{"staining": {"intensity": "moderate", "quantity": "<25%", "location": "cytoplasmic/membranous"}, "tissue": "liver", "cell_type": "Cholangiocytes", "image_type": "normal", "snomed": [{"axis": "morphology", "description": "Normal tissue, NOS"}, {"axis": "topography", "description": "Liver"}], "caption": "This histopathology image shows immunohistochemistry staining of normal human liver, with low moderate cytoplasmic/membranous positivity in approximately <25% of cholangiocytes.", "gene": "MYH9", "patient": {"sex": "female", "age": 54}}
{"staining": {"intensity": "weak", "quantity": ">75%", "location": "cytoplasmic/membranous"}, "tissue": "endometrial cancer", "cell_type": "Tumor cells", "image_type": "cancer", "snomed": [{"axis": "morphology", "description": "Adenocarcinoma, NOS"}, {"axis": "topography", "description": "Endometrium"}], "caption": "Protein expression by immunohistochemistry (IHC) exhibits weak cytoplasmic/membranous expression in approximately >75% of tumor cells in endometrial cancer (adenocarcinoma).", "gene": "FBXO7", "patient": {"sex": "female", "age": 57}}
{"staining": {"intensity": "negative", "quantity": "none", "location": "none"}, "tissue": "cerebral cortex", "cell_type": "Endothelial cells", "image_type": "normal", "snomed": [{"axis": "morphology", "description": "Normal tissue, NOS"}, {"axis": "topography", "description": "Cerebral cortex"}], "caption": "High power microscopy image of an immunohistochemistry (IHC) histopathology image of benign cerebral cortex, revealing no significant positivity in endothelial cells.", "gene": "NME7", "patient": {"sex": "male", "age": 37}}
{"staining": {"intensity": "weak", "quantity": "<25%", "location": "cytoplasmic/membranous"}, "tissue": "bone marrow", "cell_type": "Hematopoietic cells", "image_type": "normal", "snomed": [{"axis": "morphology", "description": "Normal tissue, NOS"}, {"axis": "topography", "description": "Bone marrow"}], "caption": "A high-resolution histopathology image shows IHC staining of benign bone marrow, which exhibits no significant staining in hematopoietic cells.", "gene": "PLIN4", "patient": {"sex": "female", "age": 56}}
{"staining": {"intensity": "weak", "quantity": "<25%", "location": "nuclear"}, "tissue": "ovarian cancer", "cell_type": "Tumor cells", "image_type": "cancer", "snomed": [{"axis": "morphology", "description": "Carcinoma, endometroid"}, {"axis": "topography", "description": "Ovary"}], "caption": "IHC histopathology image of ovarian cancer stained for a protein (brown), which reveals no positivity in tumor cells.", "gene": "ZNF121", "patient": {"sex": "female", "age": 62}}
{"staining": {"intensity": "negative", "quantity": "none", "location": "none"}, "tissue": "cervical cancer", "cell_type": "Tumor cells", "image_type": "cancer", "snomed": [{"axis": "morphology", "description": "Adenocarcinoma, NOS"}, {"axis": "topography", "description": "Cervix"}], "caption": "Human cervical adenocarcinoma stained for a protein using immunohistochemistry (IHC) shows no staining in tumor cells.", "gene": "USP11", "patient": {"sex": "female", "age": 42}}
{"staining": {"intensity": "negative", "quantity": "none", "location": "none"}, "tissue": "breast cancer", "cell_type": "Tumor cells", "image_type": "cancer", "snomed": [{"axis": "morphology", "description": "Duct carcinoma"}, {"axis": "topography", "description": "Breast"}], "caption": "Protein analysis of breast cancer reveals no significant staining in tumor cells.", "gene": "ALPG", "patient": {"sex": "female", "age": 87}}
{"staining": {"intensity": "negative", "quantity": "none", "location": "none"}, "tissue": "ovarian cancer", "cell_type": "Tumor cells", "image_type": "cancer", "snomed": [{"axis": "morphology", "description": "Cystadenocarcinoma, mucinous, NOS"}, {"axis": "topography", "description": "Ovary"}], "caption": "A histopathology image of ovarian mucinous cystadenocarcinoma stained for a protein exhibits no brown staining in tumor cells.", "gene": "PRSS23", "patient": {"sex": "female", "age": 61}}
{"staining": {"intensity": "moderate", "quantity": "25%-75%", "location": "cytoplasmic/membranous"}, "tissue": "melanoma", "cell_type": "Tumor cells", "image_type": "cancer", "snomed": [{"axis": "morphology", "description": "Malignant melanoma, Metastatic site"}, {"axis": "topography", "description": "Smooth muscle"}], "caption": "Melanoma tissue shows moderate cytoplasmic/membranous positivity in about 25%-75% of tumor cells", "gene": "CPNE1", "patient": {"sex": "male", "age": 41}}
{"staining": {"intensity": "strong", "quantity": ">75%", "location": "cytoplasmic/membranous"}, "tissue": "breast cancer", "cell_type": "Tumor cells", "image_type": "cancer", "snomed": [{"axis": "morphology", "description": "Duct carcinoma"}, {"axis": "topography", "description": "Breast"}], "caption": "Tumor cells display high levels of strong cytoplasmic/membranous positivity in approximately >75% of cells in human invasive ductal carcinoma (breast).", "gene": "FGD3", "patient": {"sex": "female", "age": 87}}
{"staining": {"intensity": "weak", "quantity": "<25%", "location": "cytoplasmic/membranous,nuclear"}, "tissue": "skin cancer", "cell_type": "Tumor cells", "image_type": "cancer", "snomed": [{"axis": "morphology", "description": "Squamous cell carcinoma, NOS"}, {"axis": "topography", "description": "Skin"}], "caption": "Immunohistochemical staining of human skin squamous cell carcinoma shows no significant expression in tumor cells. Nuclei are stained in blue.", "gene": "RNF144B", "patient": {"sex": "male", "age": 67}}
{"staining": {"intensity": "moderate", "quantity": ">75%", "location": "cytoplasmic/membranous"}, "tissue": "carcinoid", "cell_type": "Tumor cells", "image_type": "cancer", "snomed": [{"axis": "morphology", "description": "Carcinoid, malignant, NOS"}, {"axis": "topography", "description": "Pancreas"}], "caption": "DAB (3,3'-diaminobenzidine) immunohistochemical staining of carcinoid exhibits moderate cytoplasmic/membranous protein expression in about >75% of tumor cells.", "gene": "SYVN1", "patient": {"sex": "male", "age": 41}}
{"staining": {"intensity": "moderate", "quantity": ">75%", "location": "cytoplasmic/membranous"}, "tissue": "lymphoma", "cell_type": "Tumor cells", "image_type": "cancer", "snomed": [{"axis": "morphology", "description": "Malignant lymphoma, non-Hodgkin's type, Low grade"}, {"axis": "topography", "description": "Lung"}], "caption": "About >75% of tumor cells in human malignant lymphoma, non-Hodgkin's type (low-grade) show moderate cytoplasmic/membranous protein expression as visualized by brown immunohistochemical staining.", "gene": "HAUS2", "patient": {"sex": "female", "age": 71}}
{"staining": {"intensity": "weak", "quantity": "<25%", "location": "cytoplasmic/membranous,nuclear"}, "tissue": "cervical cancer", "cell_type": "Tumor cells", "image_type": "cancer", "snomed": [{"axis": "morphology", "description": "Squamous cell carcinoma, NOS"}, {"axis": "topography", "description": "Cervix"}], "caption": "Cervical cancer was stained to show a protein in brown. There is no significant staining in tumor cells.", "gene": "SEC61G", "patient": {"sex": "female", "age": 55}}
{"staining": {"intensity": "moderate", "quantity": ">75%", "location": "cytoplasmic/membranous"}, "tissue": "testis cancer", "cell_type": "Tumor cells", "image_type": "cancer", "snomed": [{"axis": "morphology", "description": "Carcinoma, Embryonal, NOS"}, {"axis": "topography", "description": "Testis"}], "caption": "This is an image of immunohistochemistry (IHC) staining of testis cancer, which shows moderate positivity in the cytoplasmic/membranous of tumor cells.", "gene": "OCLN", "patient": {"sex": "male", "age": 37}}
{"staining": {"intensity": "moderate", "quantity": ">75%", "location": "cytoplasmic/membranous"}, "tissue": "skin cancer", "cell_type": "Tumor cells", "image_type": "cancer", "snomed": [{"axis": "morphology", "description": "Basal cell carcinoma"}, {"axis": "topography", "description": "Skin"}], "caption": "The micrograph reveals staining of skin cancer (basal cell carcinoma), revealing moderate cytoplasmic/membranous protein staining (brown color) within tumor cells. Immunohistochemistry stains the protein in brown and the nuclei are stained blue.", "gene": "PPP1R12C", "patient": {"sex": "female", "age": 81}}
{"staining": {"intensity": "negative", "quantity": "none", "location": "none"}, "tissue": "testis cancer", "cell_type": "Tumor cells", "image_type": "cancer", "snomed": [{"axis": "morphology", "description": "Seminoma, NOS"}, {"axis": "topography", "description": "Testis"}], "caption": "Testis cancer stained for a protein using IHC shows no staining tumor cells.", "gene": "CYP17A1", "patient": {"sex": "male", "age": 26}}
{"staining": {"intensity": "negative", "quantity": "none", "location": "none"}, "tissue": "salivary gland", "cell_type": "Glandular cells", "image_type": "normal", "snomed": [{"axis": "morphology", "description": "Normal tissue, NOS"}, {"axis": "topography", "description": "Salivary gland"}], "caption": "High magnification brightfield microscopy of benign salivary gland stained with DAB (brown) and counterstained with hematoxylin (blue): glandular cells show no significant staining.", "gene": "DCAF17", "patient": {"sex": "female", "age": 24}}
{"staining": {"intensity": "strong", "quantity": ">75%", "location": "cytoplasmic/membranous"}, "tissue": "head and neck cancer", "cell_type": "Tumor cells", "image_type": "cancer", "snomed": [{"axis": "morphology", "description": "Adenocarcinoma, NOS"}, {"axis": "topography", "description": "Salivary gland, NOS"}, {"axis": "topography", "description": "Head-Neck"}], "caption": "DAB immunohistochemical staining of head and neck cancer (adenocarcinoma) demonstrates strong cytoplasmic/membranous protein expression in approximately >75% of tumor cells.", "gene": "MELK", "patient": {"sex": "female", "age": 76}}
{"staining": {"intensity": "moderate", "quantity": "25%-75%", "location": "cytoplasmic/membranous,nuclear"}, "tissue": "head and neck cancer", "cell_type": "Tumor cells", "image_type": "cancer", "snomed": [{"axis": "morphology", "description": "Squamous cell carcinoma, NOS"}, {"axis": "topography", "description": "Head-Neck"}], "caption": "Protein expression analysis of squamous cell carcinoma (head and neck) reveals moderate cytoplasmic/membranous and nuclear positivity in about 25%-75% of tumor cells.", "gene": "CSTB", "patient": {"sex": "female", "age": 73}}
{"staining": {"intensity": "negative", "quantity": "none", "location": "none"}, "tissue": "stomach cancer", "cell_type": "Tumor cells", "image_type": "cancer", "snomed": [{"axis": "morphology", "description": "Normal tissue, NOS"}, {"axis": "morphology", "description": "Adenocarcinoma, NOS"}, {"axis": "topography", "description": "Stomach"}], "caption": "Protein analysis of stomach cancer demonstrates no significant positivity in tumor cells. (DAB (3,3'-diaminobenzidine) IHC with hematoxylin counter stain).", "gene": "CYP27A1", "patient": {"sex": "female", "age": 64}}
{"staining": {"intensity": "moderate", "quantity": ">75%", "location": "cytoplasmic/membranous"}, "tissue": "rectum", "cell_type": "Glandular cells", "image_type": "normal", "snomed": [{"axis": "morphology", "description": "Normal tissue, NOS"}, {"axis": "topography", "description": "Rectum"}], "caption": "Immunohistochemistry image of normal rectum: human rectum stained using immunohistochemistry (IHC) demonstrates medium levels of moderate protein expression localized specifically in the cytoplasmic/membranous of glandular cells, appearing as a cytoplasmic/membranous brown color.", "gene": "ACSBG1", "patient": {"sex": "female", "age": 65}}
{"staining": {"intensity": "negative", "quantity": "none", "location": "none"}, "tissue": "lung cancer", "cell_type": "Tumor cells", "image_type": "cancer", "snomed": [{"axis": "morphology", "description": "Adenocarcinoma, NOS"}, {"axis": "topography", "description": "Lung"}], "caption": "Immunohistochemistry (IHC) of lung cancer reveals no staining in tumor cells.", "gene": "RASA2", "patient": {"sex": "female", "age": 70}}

· · · · · · ·

■ What you will do: Taking the records above, retype every line from the one with "(3,3'-diaminobenzidine) immunohistochemical staining" down to the one with "non-Hodgkin's type, Low", exactly and with nothing else.

■ Output below:
{"staining": {"intensity": "moderate", "quantity": ">75%", "location": "cytoplasmic/membranous"}, "tissue": "carcinoid", "cell_type": "Tumor cells", "image_type": "cancer", "snomed": [{"axis": "morphology", "description": "Carcinoid, malignant, NOS"}, {"axis": "topography", "description": "Pancreas"}], "caption": "DAB (3,3'-diaminobenzidine) immunohistochemical staining of carcinoid exhibits moderate cytoplasmic/membranous protein expression in about >75% of tumor cells.", "gene": "SYVN1", "patient": {"sex": "male", "age": 41}}
{"staining": {"intensity": "moderate", "quantity": ">75%", "location": "cytoplasmic/membranous"}, "tissue": "lymphoma", "cell_type": "Tumor cells", "image_type": "cancer", "snomed": [{"axis": "morphology", "description": "Malignant lymphoma, non-Hodgkin's type, Low grade"}, {"axis": "topography", "description": "Lung"}], "caption": "About >75% of tumor cells in human malignant lymphoma, non-Hodgkin's type (low-grade) show moderate cytoplasmic/membranous protein expression as visualized by brown immunohistochemical staining.", "gene": "HAUS2", "patient": {"sex": "female", "age": 71}}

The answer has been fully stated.